Ce qu’elle a toutefois préféré de la représentation hispanophone dépeinte dans Encanto est l’histoire de la famille Madrigal, à laquelle elle a pu s’identifier. Elle pense notamment à l’histoire d’Abuela, la grand-mère de Mirabel qui a dû quitter sa ville et abandonner sa maison, tentant de fuir un conflit armé.

« J’ai eu de la famille qui a eu à fuir la maison à cause de la violence. Mais de voir ça à l’écran, de savoir que des enfants vont comprendre et vont peut-être vouloir s’éduquer sur l’histoire derrière ça, je trouve ça très important, indique-t-elle. Ce n’est pas juste ma famille qui a vécu ça. Ça arrive toujours et à tous les jours. »

Y voir son anxiété

 

« Disney, dans Encanto et dans nombre de ses productions, joue à plein sur ce processus “de projections-identifications” », explique l’anthropologue et professeure à l’École des médias de l’UQAM Mouloud Boukala. Il s’agit de l’idée de proposer au public un personnage ou une histoire à travers lequel il va se reconnaître.

« Surfant sur le succès de Coco (2017), le studio propose une nouvelle production s’adressant à tous les âges, aux anglophones et hispanophones ainsi qu’aux personnes ayant vécu une expérience migratoire », détaille celui qui est aussi titulaire de la Chaire de recherche du Canada sur les médias, les handicaps et les (auto)représentations.

Les personnages principaux comme Mirabel et ses deux sœurs aînées, toutes trois volontairement imparfaites, illustrent chacune à leur façon une certaine anxiété de performance. D’autres thèmes liés à la santé mentale comme les traumatismes intergénérationnels y sont largement abordés dans l’œuvre.

J’ai eu de la famille qui a eu à fuir la maison à cause de la violence. Mais de voir ça à l’écran, de savoir que des enfants vont comprendre et vont peut-être vouloir s’éduquer sur l’histoire derrière ça, je trouve ça très important.

 

L’autrice et sexologue Amélie Stardust juge que « la génération Z et les millénariaux se retrouvent assurément dans ce film d’animation ». Selon celle qui critique des œuvres cinématographiques comme passe-temps, « beaucoup de discussions sur les traumas intergénérationnels circulent sur TikTok ».

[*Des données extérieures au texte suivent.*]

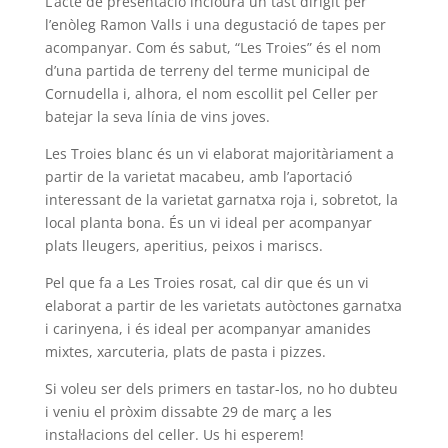
L’acte de presentació inclourà un tast dirigit per
l’enòleg Ramon Valls i una degustació de tapes per
acompanyar. Com és sabut, “Les Troies” és el nom
d’una partida de terreny del terme municipal de
Cornudella i, alhora, el nom escollit pel Celler per
batejar la seva línia de vins joves.
Les Troies blanc és un vi elaborat majoritàriament a
partir de la varietat macabeu, amb l’aportació
interessant de la varietat garnatxa roja i, sobretot, la
local planta bona. És un vi ideal per acompanyar
plats lleugers, aperitius, peixos i mariscs.
Pel que fa a Les Troies rosat, cal dir que és un vi
elaborat a partir de les varietats autòctones garnatxa
i carinyena, i és ideal per acompanyar amanides
mixtes, xarcuteria, plats de pasta i pizzes.
Si voleu ser dels primers en tastar-los, no ho dubteu
i veniu el pròxim dissabte 29 de març a les
instal·lacions del celler. Us hi esperem!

Melany Delgado pense que ce film résonne chez les jeunes adultes parce qu’« il y a moins de tabous par rapport à la santé mentale qu’il y avait avant ». Selon elle, les millénariaux et les plus jeunes sont davantage enclins à « aller chercher de l’aide » et à en discuter entre eux que les générations précédentes.

Le long métrage se présente ainsi comme un tremplin à la discussion. Selon le chercheur Boukala, « le film pose la question suivante : comment contribuer à un projet commun (familial et sociétal) sans pouvoir, don ou talent particulier, là où la performance et la perfection sont devenues la norme ? » Cela se traduit auprès « des jeunes adultes “ordinaires” par comment répondre aux injonctions performatives exigeantes, récurrentes imposées au sein de la fratrie, de la famille et de la société ? »

Avec cette question, centrale au film d’animation, il était tout naturel que l’anxiété vécue par les sœurs Madrigal trouve un écho chez les générations Y et Z qui s’exprimaient déjà sur leur santé mentale.

Les femmes mises en avant

 

En plus de cette représentation de la diversité et d’un discours sensible à l’égard de l’anxiété, le film d’animation positionne les femmes au cœur de son intrigue ; un discours qui plaît grandement aux jeunes adultes.

Amélie Stardust souligne d’ailleurs que « la romance n’est pas le moteur central des motivations des personnages ». Elle mentionne aussi que l’œuvre n’a aucun souci à passer le test Bechdel-Wallace qui veut qu’à au moins un moment au cours du film, deux femmes nommées parlent entre elles d’autre chose que d’un homme.

« Animée de justice et d’égalité, Mirabel lutte pour ses droits, refuse d’être marginalisée et accepte encore moins un destin scellé et imposé. » Pour M. Boukala, c’est ce qui a créé ce succès phénoménal. « Le processus et la construction identitaires ainsi que les idéaux de l’héroïne rencontrent aisément ceux vécus par les jeunes adultes », conclut-il.